Edward Hoegg is a SunShot Junior Fellow focusing on concentrating solar power. Of primary interest to him are the sensible, latent, and thermochemical forms of energy storage. Edward became a Fellow in July 2012 after working as a contractor for the SunShot Initiative. Edward holds an undergraduate degree in chemistry from Washington College. His research includes a new method for palladium-catalyzed indenoannulation for the formation of large bowl-shaped molecules and the unusual fragmentation of ethyl dihydrocinnamate and related arylalkanoates in mass spectroscopy.
A variety of internships, fellowships, and scholarships, including postdoctoral research positions, are available through EERE.
Katherine Crowley was an AAAS Fellow working to quantify the risks associated with financing solar projects. Katherine spent nine years teaching mathematics at Washington and Lee University, St. Olaf College, and Columbia University, and served as a legislative aide to Sen. Al Franken (D-Minnesota) for one year.

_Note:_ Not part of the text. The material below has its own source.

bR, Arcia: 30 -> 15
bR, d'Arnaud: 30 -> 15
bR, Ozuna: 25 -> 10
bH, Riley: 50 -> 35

Carmen Cioc was a SunShot Fellow working in the PV technologies group. Carmen earned a Ph.D. in engineering for her work in mathematical and numerical modeling of thin-film fluid flows and thermal mixed-elastohydrodynamic lubrication. She also earned an M.S. - Professional in Photovoltaics degree from the University of Toledo, where she performed PV-related research in the ultrafast spectroscopy laboratory. As part of the SunShot PV group, she provided technical mentoring, guidance, and support to more than twenty projects under the Solar Energy Technology Office's SBIR/STTR program.
Alex Polizzotti was a SunShot Junior Fellow for two years beginning in July 2011. Alex joined the program shortly after receiving an undergraduate degree in chemistry from Pomona College. During his time at SunShot, he focused primarily on Cu2ZnSnS4 (copper zinc tin sulfoselenide or CZTS) – an analogue to the copper indium gallium diselenide (CIGS) absorber layer used in thin-film solar cells. Alex organized a meeting in conjunction with the National Renewable Energy Laboratory and IBM to identify highest-priority needs in CZTS photovoltaics. He also co-authored a prospectus on CZTS photovoltaics based on the results of this meeting, which is currently being reviewed for publication. Alex is now at MIT pursuing a graduate degree in Mechanical Engineering.
Lenny Tinker originally started in the Department of Energy Solar Office as an AAAS Science and Technology Policy Fellow and was recently hired to support the development and execution of funding opportunities for the SunShot Initiative. Prior to his position in the DOE, Lenny was an Alexander von Humboldt Postdoctoral Fellow at the Westfälische Wilhelms-Universität in Münster, Germany. As a postdoctoral researcher, he designed inorganic complexes to be used in organic light emitting diodes and to promote triplet-triplet upconversion processes. Lenny obtained a Ph.D. in chemistry from Princeton University and a B.S. from Beloit College. His Ph.D. research focused on visible light-induced water reduction using iridium(III) chromophores and colloidal catalysts. The aim of this research was to develop an efficient technique to produce a portable fuel using sunlight.